What is multi-modal AI?

We rely on our senses to give us context for the world around us. If someone says “Thanks a lot” in a heavily sarcastic tone, for example, we can hear that they’re not really thanking us at all.
This is something AI models have often struggled with. But with multi-modal AI, that could change.
Introducing multi-modal machine learning (MMML)
Multi-modal AI has roots in cognitive science – that is, the study of the human mind. One critical insight from this area is that our brains use multiple modes of data, gathered via our five senses, to understand the world.
For instance, when we see a picture of a dog, we might read some text next to it that explains what breed it is.

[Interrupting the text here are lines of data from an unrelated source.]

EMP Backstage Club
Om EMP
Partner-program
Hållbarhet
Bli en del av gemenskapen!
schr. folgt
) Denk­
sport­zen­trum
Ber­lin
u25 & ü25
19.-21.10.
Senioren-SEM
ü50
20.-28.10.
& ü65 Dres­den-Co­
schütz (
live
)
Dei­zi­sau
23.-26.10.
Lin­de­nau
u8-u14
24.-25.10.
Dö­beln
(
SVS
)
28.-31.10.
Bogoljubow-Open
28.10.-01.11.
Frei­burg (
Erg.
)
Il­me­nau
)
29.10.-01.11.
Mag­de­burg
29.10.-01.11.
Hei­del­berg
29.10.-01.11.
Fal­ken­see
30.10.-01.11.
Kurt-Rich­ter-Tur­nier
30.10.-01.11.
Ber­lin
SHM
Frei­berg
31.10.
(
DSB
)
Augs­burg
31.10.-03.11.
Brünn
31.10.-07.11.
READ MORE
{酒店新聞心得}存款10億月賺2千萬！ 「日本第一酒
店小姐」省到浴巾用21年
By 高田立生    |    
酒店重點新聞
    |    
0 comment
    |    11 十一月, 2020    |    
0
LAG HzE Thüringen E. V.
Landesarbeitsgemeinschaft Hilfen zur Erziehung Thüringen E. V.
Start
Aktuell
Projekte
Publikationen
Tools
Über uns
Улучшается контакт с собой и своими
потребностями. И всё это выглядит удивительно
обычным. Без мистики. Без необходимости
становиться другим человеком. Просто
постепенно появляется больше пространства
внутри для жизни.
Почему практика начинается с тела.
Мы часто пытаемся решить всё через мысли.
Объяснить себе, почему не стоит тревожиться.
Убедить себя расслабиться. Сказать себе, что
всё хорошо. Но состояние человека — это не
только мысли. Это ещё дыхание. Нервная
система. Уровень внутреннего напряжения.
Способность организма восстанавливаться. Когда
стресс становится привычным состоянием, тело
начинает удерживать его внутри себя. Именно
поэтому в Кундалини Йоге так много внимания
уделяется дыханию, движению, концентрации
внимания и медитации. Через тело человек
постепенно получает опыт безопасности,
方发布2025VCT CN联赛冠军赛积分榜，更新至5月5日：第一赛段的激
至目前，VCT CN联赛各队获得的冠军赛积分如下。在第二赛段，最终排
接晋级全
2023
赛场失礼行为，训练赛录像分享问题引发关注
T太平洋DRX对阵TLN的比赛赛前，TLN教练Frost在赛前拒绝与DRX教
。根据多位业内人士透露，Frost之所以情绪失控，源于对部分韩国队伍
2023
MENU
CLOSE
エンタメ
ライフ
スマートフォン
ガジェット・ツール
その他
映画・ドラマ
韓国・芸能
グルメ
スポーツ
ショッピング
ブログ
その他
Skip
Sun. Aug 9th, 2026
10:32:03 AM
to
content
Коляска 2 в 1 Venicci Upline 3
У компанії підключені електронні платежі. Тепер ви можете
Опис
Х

Or we may hear happy barks if we have the pleasure of petting one in person.
The tech takes this knowledge and applies it to the world of AI.
A traditional AI model works with one form of input, or modality, like text. It might give you a response based on the text you’ve typed in before, and then use a feedback loop to refine and improve its future responses.
MMML, meanwhile, ingests and processes data from multiple sources. Think images, text, speech, and algorithms.
MMML can take this info, analyse it, match it to keywords, and get a more rounded understanding of the world around it. This means it can look at a situation closer to how a human would. And it can give us more accurate predictions and outcomes as a result.
Multi-modal AI can outperform traditional AI models in several tasks, like image captioning and machine translation.
This is because it uses all available info rather than just relying on a single modality – making it more robust and accurate.
It’s no wonder Forbes has labelled MMML as the next logical step for businesses that use video and image applications.
Here are some of the most exciting ways to harness it.
Super-charge chatbots
Some of the world’s biggest companies are investing in MMML and using it with natural language processing (NLP) to improve their customer experience.
That includes United Airlines. Its travellers can now interact with its in-app voice assistant and change travel plans by chatting with its AI-powered assistant on the phone.
In fact, 70% of the organisation’s customer enquiries are now managed this way.
NLP technologies can detect vocal inflexions, like stress. This adds context to their processing so issues can be de-escalated appropriately.
Meta is also leading the industry with its MMML tech, named FLAVA. By pairing visual recognition with language understanding and multi-modal reasoning, the platform can reply to user queries, offering up images and info.
Ace text translation
MMML provides a serious step up from Google Translate – which often fails to understand vital context, misunderstanding words with multiple meanings (like ‘can’ and ‘fly’ in English).
You can use it to translate manga comics, for instance.
Researchers in Japan used MML with text analysis to translate the words in speech bubbles into Chinese and English. The tech does this using scene grouping, text ordering, and semantic extraction.
The result? Instant, automatic, and – perhaps most impressively – completely correct translations.
Find real-life risks
Short of hiring someone to sit and watch your warehouse operators on CCTV all day, there’s no way to make sure they’re working safely and to full capacity. Right?
Wrong. As MMML can integrate with computer vision technologies – for image and video capture, and object detection and recognition – it’s able to spot anomalies in real-life situations.
That means it can send warnings when it sees something risky, or integrate with Internet of Things (IoT) interfaces to send instructions to machinery – boosting productivity without the 1984-style monitoring.
That’s how Renesas Electronics and Syntiant are using the tech, anyway.
It’s also how it’s employed in the healthcare field – monitoring patients’ vital signs and diagnostic data – and in the automotive space – watching drivers for signs of drowsiness, like drifting out of lanes unexpectedly or their eyes being closed for extended periods.
The challenges of MMML
While MMML may seem like the stuff of data-science dreams, it isn’t without its setbacks.
Multi-modal AI is limited in:
- Finding a common language to communicate and translate data so it can be used
- The availability and expense of large, high-quality, diverse data sets
- Transferring knowledge between systems
- Associating data with predictions
Still, while the tech may have a way to go until it’s widely accepted, it’s certainly worth considering when researching and developing your models.